Here are two things that brand marketers would do well to consider in building their ongoing plans:

  1. You are your network. When it comes to building your own personal network, it needs to be done in a way that encourages trust, where the value exchange is significant and mutual. It’s not the same as when you are wishing to build up a massive FMCG brand. However, creating a trustworthy relationship is entirely relevant when considering your inner circle, the key partners and/or important influencers. The more consistent and congruent your relationships, the strong you will become. 
  2. Flex your empathic muscle. When it comes to approaching and/or engaging with a (potential) customer, take the time to listen to them, to think about their context. Why, when and how are they going to want to hear from you? It’s not that every potential customer wants or needs to be “friends” with you. It’s just that you need to foster more trust and make a bona fide effort in creating a value exchange that is mutually beneficial.    

Ultimately, in a market where you have many priorities and masses of people with whom to interact — and where resources are limited — you can’t and mustn’t seek to make all people feel like they’re your best friend all the time. Strategy and selectivity demand a more nuanced approach.

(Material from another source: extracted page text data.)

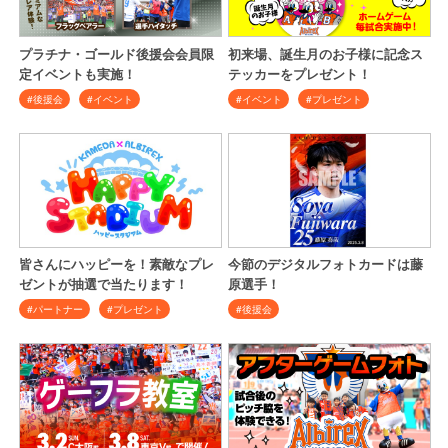
プラチナ・ゴールド後援会会員限
初来場、誕生月のお子様に記念ス
定イベントも実施！
テッカーをプレゼント！
#後援会
#イベント
#イベント
#プレゼント
皆さんにハッピーを！素敵なプレ
今節のデジタルフォトカードは藤
ゼントが抽選で当たります！
原選手！
#パートナー
#プレゼント
#後援会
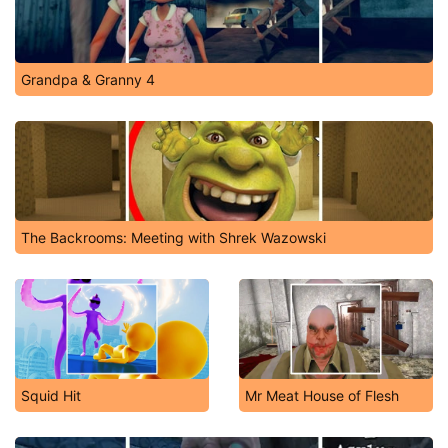
Grandpa & Granny 4
The Backrooms: Meeting with Shrek Wazowski
Squid Hit
Mr Meat House of Flesh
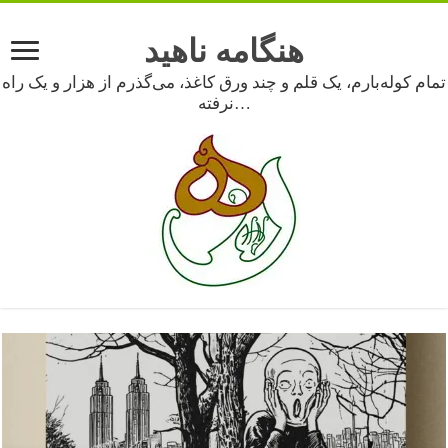
هنگامه ناهید
تمام کوله‌بارم، یک قلم و چند ورق کاغذ، می‌گذرم از هزار و یک راه
نرفته…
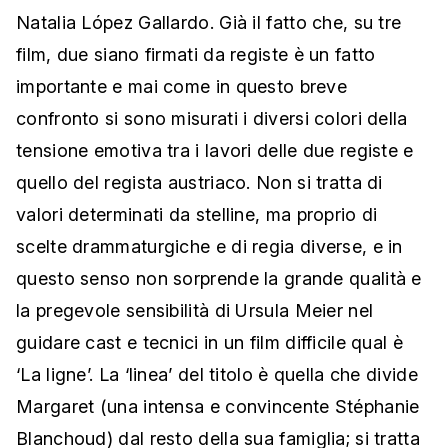
Natalia López Gallardo. Già il fatto che, su tre
film, due siano firmati da registe è un fatto
importante e mai come in questo breve
confronto si sono misurati i diversi colori della
tensione emotiva tra i lavori delle due registe e
quello del regista austriaco. Non si tratta di
valori determinati da stelline, ma proprio di
scelte drammaturgiche e di regia diverse, e in
questo senso non sorprende la grande qualità e
la pregevole sensibilità di Ursula Meier nel
guidare cast e tecnici in un film difficile qual è
‘La ligne’. La ‘linea’ del titolo è quella che divide
Margaret (una intensa e convincente Stéphanie
Blanchoud) dal resto della sua famiglia; si tratta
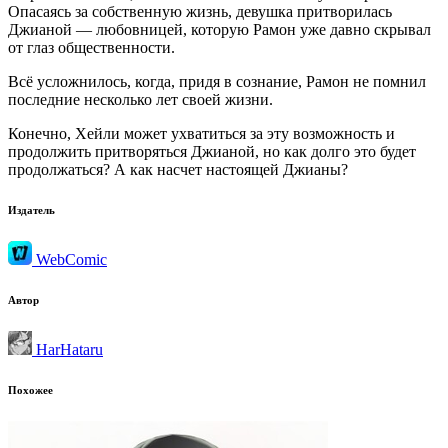
Опасаясь за собственную жизнь, девушка притворилась
Джианой — любовницей, которую Рамон уже давно скрывал
от глаз общественности.
Всё усложнилось, когда, придя в сознание, Рамон не помнил
последние несколько лет своей жизни.
Конечно, Хейли может ухватиться за эту возможность и
продолжить притворяться Джианой, но как долго это будет
продолжаться? А как насчет настоящей Джианы?
Издатель
WebComic
Автор
HarHataru
Похожее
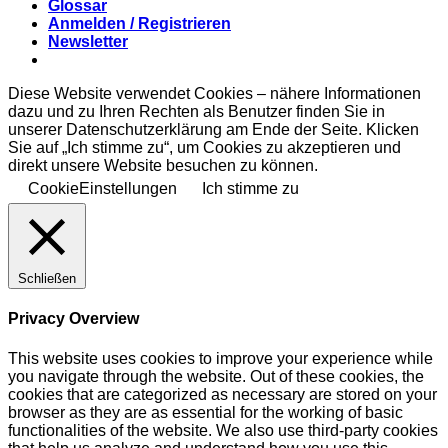
Glossar
Anmelden / Registrieren
Newsletter
Diese Website verwendet Cookies – nähere Informationen
dazu und zu Ihren Rechten als Benutzer finden Sie in
unserer Datenschutzerklärung am Ende der Seite. Klicken
Sie auf „Ich stimme zu“, um Cookies zu akzeptieren und
direkt unsere Website besuchen zu können.
CookieEinstellungen
Ich stimme zu
Schließen
Privacy Overview
This website uses cookies to improve your experience while
you navigate through the website. Out of these cookies, the
cookies that are categorized as necessary are stored on your
browser as they are as essential for the working of basic
functionalities of the website. We also use third-party cookies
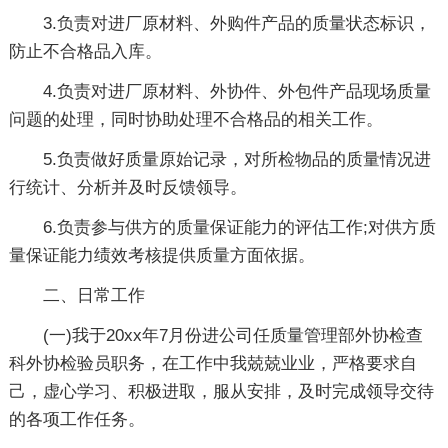
3.负责对进厂原材料、外购件产品的质量状态标识，
防止不合格品入库。
4.负责对进厂原材料、外协件、外包件产品现场质量
问题的处理，同时协助处理不合格品的相关工作。
5.负责做好质量原始记录，对所检物品的质量情况进
行统计、分析并及时反馈领导。
6.负责参与供方的质量保证能力的评估工作;对供方质
量保证能力绩效考核提供质量方面依据。
二、日常工作
(一)我于20xx年7月份进公司任质量管理部外协检查
科外协检验员职务，在工作中我兢兢业业，严格要求自
己，虚心学习、积极进取，服从安排，及时完成领导交待
的各项工作任务。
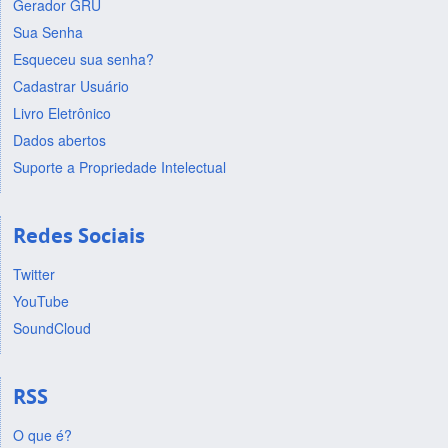
Gerador GRU
Sua Senha
Esqueceu sua senha?
Cadastrar Usuário
Livro Eletrônico
Dados abertos
Suporte a Propriedade Intelectual
Redes Sociais
Twitter
YouTube
SoundCloud
RSS
O que é?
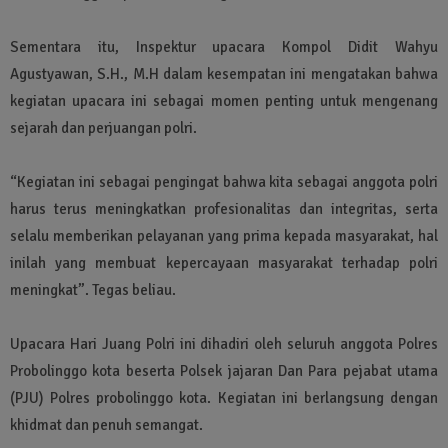
Sementara itu, Inspektur upacara Kompol Didit Wahyu
Agustyawan, S.H., M.H dalam kesempatan ini mengatakan bahwa
kegiatan upacara ini sebagai momen penting untuk mengenang
sejarah dan perjuangan polri.
“Kegiatan ini sebagai pengingat bahwa kita sebagai anggota polri
harus terus meningkatkan profesionalitas dan integritas, serta
selalu memberikan pelayanan yang prima kepada masyarakat, hal
inilah yang membuat kepercayaan masyarakat terhadap polri
meningkat”. Tegas beliau.
Upacara Hari Juang Polri ini dihadiri oleh seluruh anggota Polres
Probolinggo kota beserta Polsek jajaran Dan Para pejabat utama
(PJU) Polres probolinggo kota. Kegiatan ini berlangsung dengan
khidmat dan penuh semangat.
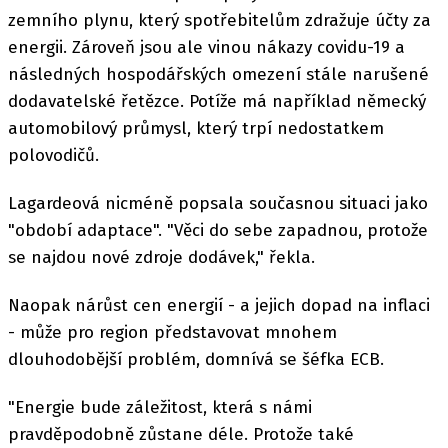
zemního plynu, který spotřebitelům zdražuje účty za
energii. Zároveň jsou ale vinou nákazy covidu-19 a
následných hospodářských omezení stále narušené
dodavatelské řetězce. Potíže má například německý
automobilový průmysl, který trpí nedostatkem
polovodičů.
Lagardeová nicméně popsala současnou situaci jako
"období adaptace". "Věci do sebe zapadnou, protože
se najdou nové zdroje dodávek," řekla.
Naopak nárůst cen energií - a jejich dopad na inflaci
- může pro region představovat mnohem
dlouhodobější problém, domnívá se šéfka ECB.
"Energie bude záležitost, která s námi
pravděpodobně zůstane déle. Protože také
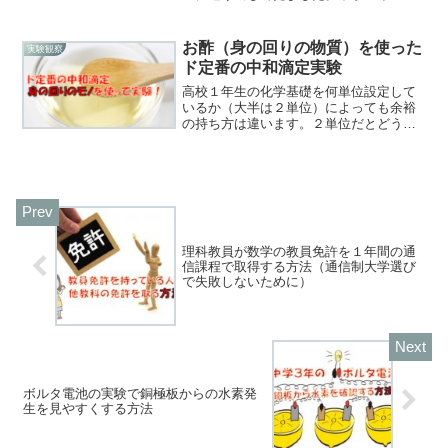
かで苦手にしてしまう人も少なくない化
学反応式の係数合わせ。よく考えると、
実は当たり前のことをしていくだけ（※
お酢（身の回りの物質）を使った
実験観察
後述）なんですけれども、...
ド定番の中和滴定実験
高校１年生の化学基礎を何単位設定して
いるか（大半は２単位）によっても余裕
の持ち方は違います。２単位だとどうし
ても後半の内容が重たくなりがちです。
暗記も計算も増えてきて大変‥教員転職ﾏ
ﾝ器具は実際に使ってみた方が記憶にも残
りますよということで...
理科教員が数学の教員免許を１年間の通
信課程で取得する方法（通信制大学選び
で失敗しないために）
ボルタ電池の実験で銅極板からの水素発
生を見やすくする方法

Aphorisms can be good for starting the conversation.

“Always give people more than they expect to get”. – Nelson Boswell

“Joy comes from surprise and connection and humanity and transparency and new…” – Seth Godin

“Make the customer the hero of your story.” – Ann Handley

At the end of the day, it’s about execution. My personal and favourite aphorism on customer centricity is: Treat your customers as you would like to be treated.

Aphorisms can be useful, however, they will lead you astray if followed blindly. Being customer centric equals thinking and acting in the shoes of the customer, not in stead of him/her.